With classic cars being recommended as investment opportunities, in December 2020 the Hagerty valuations team identified 10 classic and collectable cars that they believed car enthusiasts should keep their eye on during the year with a view to investment. So, one year on, did the experts get it right? Five cars increased in value, two remained unchanged and three lost value.
One car we might have thought was a good bet was the Aston Martin DB7, valued in 2020 at £31,580, one year on the price guide is still £31,580 meaning no increase at all. The old Mini Cooper 997cc was valued at the outset at £24,100, and with a current value of £26,500 saw a ten per cent increase; and yes that figure is right – early-60s 997cc minis are selling for more than £26k, with two much sought after 1275cc models having been sold for £50k plus.
A Ferrari 328, with a 2020 value of £80,650, fell slightly to £79,750. A Ford Focus, valued initially at £1,400, showed a modest increase over the duration of the test, the tracked Focus model was the 1.6 litre Zetec and ST models did much better over the period.

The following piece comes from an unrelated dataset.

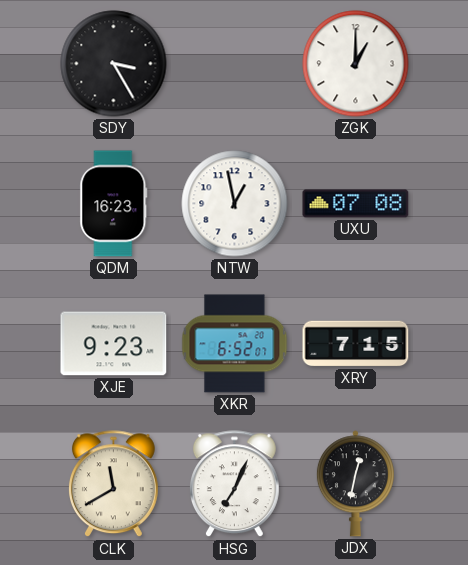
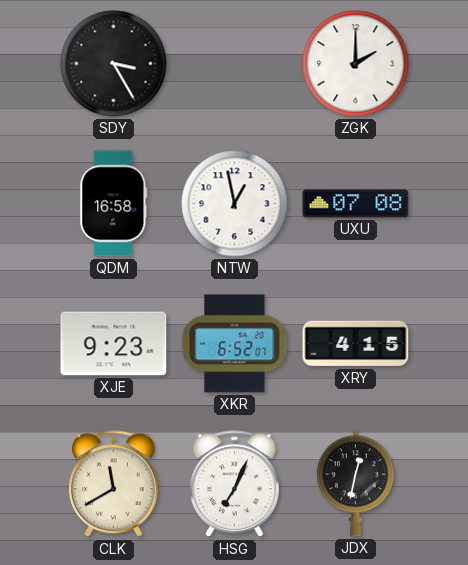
ZGK: 1:00 -> 2:00
QDM: 16:23 -> 16:58
XRY: 7:15 -> 4:15
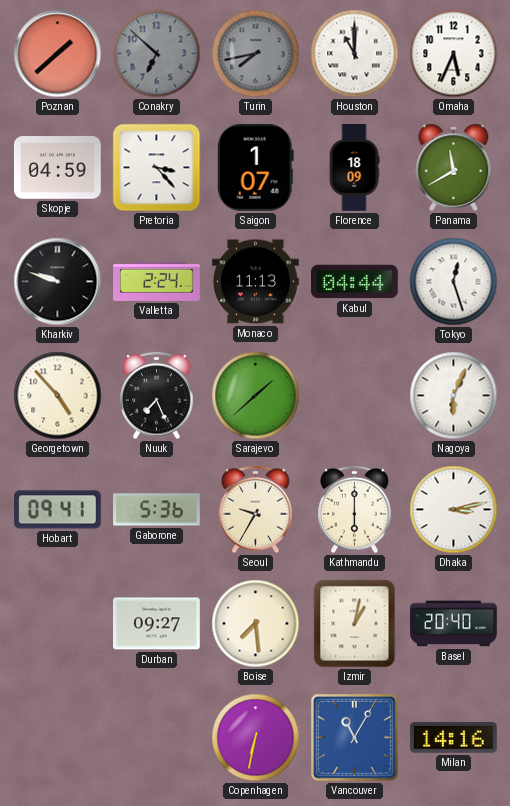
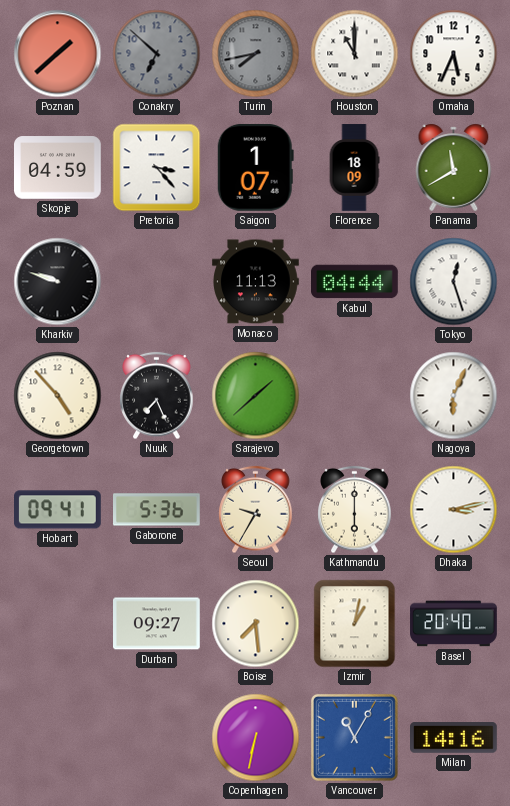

Inspector Morse would be glad to see his preferred car, the Jaguar MKII, showed a 20 per cent rise from £27,700 to £33,234. Incredible to think that Minis are selling for the same price as a Mk I Jaguar. Old Land Rover Discoverys held their value still valued at £9,800. Mercedes-Benz SLSs fell in value, valued at the outset at £166,500 and falling to £163,500, showing that selecting a high value prestige classic doesn’t guarantee a profit.
One of my old favourites, the Porsche 944, didn’t do so well ,dropping ten per cent from £17,550 to £15,700. The ever-popular Renault 5 GT Turbo showed a modest increase from £17,700 to £18.500, a similar percentage rise to the much-followed Toyota MR2 which rose from a lowly £4,100 to £4,200.
This all goes to prove that there is no such thing as a certainty in classic cars. I have owned classic cars for more than 10 years and have learned to buy the type of car I like, that way I can enjoy it, then if I lose some money, it doesn’t really matter. Happy classic motoring.